## RECORD SET
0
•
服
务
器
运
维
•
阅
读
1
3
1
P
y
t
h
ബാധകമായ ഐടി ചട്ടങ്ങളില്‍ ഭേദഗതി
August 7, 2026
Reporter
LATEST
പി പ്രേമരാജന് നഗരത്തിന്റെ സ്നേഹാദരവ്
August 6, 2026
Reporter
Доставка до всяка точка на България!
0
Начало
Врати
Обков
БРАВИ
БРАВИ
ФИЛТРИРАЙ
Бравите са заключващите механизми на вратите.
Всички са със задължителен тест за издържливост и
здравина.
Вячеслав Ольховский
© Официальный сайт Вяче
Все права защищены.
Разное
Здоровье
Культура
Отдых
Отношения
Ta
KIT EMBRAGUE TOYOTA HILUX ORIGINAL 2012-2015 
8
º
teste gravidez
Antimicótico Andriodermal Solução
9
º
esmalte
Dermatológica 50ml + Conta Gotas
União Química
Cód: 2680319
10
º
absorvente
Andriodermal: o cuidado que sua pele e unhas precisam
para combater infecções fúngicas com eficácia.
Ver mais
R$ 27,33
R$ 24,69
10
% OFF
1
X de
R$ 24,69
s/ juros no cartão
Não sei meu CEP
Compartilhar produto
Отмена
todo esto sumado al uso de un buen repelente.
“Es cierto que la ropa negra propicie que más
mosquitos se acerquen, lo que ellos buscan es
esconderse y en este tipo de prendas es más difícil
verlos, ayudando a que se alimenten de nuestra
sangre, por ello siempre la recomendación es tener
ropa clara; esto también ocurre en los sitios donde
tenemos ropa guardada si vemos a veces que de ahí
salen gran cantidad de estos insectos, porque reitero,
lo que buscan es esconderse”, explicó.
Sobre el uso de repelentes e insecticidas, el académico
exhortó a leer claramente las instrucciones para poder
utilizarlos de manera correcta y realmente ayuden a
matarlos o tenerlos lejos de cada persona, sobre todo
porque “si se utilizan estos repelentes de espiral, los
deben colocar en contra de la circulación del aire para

## WORK ITEM
Render the lines of the material above, from its start through the line that contains "União Química" inclusive, as a numbered list, leaving out blank lines.

## YOUR RESPONSE
1. 0
2. •
3. 服
4. 务
5. 器
6. 运
7. 维
8. •
9. 阅
10. 读
11. 1
12. 3
13. 1
14. P
15. y
16. t
17. h
18. ബാധകമായ ഐടി ചട്ടങ്ങളില്‍ ഭേദഗതി
19. August 7, 2026
20. Reporter
21. LATEST
22. പി പ്രേമരാജന് നഗരത്തിന്റെ സ്നേഹാദരവ്
23. August 6, 2026
24. Reporter
25. Доставка до всяка точка на България!
26. 0
27. Начало
28. Врати
29. Обков
30. БРАВИ
31. БРАВИ
32. ФИЛТРИРАЙ
33. Бравите са заключващите механизми на вратите.
34. Всички са със задължителен тест за издържливост и
35. здравина.
36. Вячеслав Ольховский
37. © Официальный сайт Вяче
38. Все права защищены.
39. Разное
40. Здоровье
41. Культура
42. Отдых
43. Отношения
44. Ta
45. KIT EMBRAGUE TOYOTA HILUX ORIGINAL 2012-2015 
46. 8
47. º
48. teste gravidez
49. Antimicótico Andriodermal Solução
50. 9
51. º
52. esmalte
53. Dermatológica 50ml + Conta Gotas
54. União Química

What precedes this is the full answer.